Judges Guide

Selecting a Wool, Skein & Garment Judge

An ideal Wool, Skein & Garment Contest judge is one who is well-versed in fiber arts. This should include many spinning techniques, crafting techniques including knit, crochet, weaving, and felting. The ideal judge has experience with many fiber types both natural and synthetic. The ideal judge has used many dyes including chemical and natural. An ideal judge understands the differences in all 4 recognized ARBA Angora breeds and what makes each one unique. The ideal judge should have an idea of handle for the 4 breeds and appreciate appropriateness of yarn and garments made from each breed. The judge does not need to be credentialed.

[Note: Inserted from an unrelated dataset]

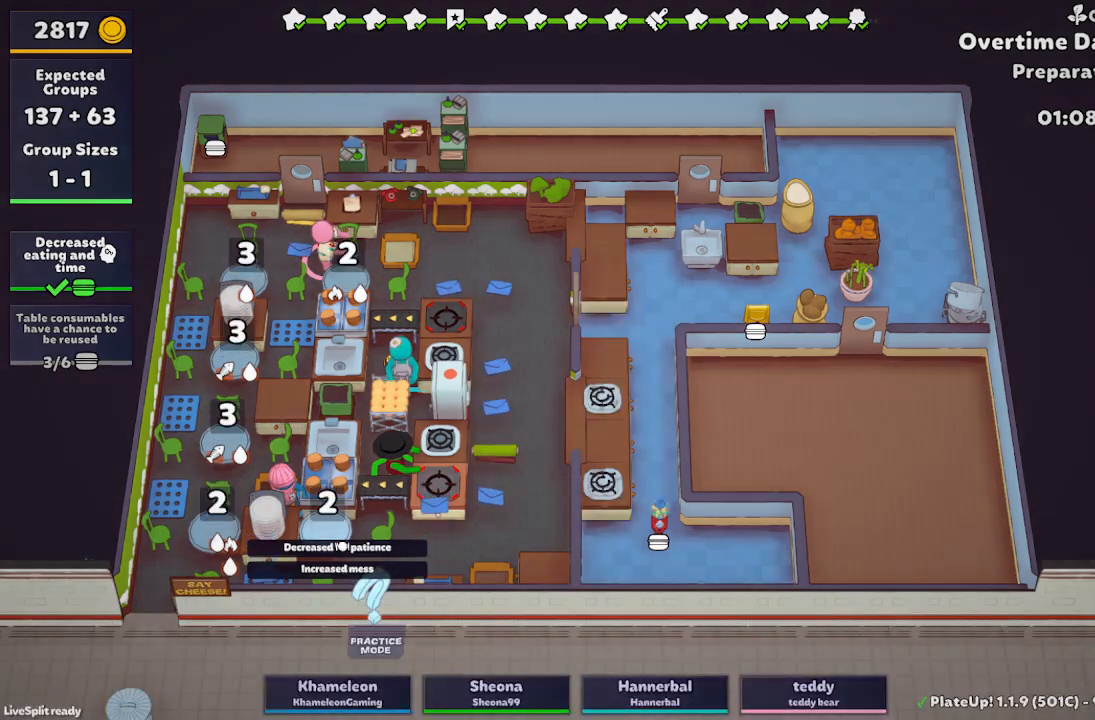
{"buttons": [], "left_stick": "center", "events": []}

Guide to Judging a Wool, Skein & Garment Contest


Wool Fleece is to be judged according to the ARBA Standard of Perfection, without color restrictions. Fleeces are to be placed loosely in a large zipped bag and evaluated as a whole. The Fleece should be consistent throughout and skirted for proper presentation. Density is the most important factor and is composed of the number of follicles in any given surface area (evaluate this to the best of your ability off the animal), the thickness of each shaft for both guard hair and underwool, and the crimp giving volume to each lock. Texture should be appropriate for the breed and is composed of the handle of the wool, appropriate proportion of guard hair to underwool, the tactile comfort factor created by the density and balance, and overall smoothness and feel of the locks. Balance & Condition per ARBA Standard, should be well balanced and fairly good length, with differential between the guard hair and underwool. A dense fresh fleece may be shorter in length than a lifeless, flat, long fleece. Density and texture are the important factors, but they should be coupled with a uniform length. The underwool should be strong and springy without stress breaks in the staple or signs of molt, parasites, vegetable matter, urine, or dander. The guard hair should be glossy and alive, not brittle or dry. Points should be reduced for inconsistency of crimp and second cuttings not removed. No preference given to plucked versus sheared fleece.

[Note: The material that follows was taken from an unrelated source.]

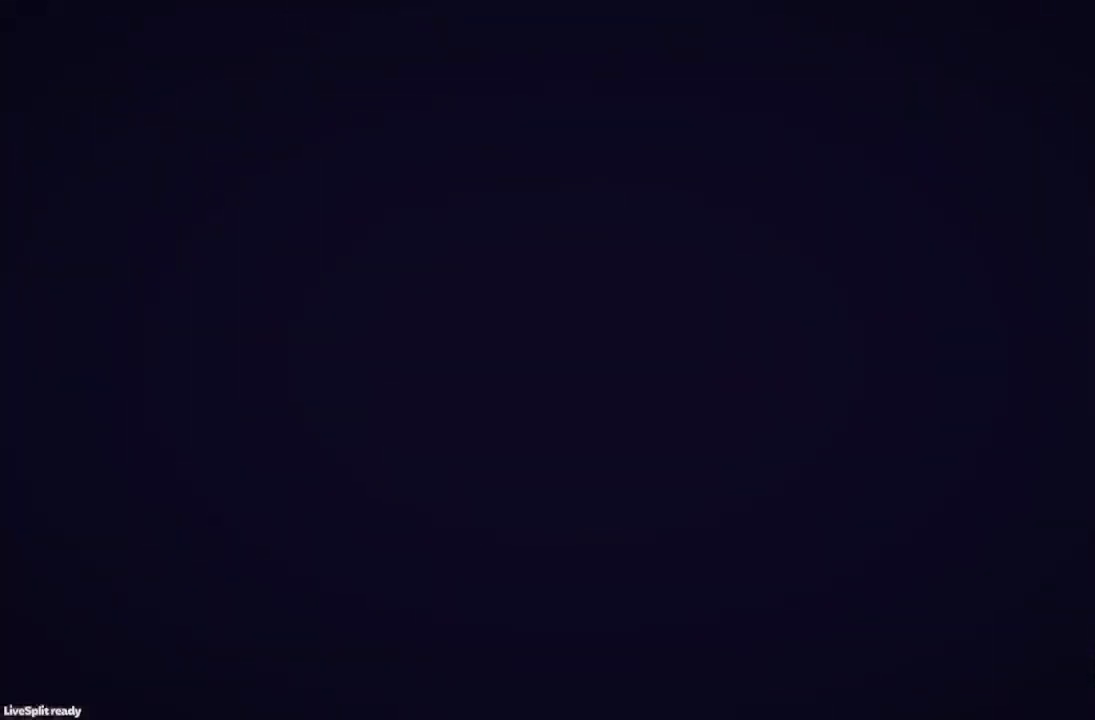
{"buttons": [], "left_stick": "center", "events": []}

Skeins should be presented neatly twisted and tied as appropriate, suggested 2-4 (no points allotted or reduced for ties). The weight of the skein may determine lengths of skein-wraps (1 yard vs. 2 yard). Skeins should be untwisted for full evaluation and hung up to determine balance. Balance is to include Twist per Inch, Angle, Presentation & Strength. Condition is to include Handle, Color, & Luster. The skein should feel fresh and alive and be springy, not crisp, limp or brittle. The texture should be appropriate for the breed(s), display a halo and be non-shedding. The end-use should be appropriate for the weight, twist, and texture of the skein. Garments

The original yarn quality should be evaluated based on the guidelines above. The needle or hook size should be appropriate for the gauge of the yarn. Stitches should not be too tight so as the fabric cannot breathe or be flexible, nor too loose unless a lace-appearance is desired. Woven fabrics should have the appropriate warp to as not distract from the weft and not so tight as to create a stiff fabric. Needle-Felted objects would evaluate the appropriate gauge needle was used or that wet-felt is consistent and even throughout. Garments that were fulled (knit or woven then felted) will be evaluated on primary gauge followed by felt technique. The overall design and difficulty of the pattern should be considered. Technique evaluation should include the overall craftsmanship and skill, neat edges and hidden seams, and consistency of stitch/weave. Wet- and Needle-Felted objects would include blended needle poke sites, non-shedding, and strength to the overall structure.